__WORK REQUEST__:
Copy exactly the lines from the start of the data below through the one that carries "left front paw: (265, 429)", and only those.

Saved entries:
>>>

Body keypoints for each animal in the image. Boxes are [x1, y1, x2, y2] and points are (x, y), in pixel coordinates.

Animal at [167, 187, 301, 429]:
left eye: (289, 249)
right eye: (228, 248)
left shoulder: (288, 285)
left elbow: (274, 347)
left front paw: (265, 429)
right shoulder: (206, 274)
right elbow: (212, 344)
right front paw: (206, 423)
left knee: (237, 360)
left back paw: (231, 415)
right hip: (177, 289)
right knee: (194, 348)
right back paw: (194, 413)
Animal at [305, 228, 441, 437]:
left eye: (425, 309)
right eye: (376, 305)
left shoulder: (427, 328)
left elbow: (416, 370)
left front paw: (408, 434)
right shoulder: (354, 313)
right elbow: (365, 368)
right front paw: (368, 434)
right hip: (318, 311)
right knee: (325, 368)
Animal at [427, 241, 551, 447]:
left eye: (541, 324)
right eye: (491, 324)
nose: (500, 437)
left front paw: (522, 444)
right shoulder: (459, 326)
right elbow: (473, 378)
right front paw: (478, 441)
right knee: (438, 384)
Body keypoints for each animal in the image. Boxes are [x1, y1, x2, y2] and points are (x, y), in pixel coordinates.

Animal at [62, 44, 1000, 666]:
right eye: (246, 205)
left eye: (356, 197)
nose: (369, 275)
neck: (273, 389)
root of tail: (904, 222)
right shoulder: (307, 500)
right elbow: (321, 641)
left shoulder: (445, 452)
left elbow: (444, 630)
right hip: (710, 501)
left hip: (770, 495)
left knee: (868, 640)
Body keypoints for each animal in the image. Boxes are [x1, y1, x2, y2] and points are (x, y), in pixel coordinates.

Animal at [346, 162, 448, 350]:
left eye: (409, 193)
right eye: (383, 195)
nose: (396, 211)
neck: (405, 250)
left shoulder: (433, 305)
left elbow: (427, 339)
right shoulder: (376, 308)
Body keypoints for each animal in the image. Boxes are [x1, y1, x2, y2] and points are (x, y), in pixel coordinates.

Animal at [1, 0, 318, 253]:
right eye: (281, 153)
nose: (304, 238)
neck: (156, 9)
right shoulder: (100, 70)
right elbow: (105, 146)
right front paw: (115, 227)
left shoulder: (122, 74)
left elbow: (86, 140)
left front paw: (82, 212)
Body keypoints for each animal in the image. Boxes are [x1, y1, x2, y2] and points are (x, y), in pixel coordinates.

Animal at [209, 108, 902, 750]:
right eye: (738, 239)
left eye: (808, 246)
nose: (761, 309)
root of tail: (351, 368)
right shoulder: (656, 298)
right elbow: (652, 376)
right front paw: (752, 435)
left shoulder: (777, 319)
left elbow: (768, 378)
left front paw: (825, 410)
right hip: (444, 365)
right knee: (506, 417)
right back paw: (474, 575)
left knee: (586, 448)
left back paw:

<<<

__REPLY TO THE TASK__:
Body keypoints for each animal in the image. Boxes are [x1, y1, x2, y2] and points are (x, y), in pixel coordinates.

Animal at [167, 187, 301, 429]:
left eye: (289, 249)
right eye: (228, 248)
left shoulder: (288, 285)
left elbow: (274, 347)
left front paw: (265, 429)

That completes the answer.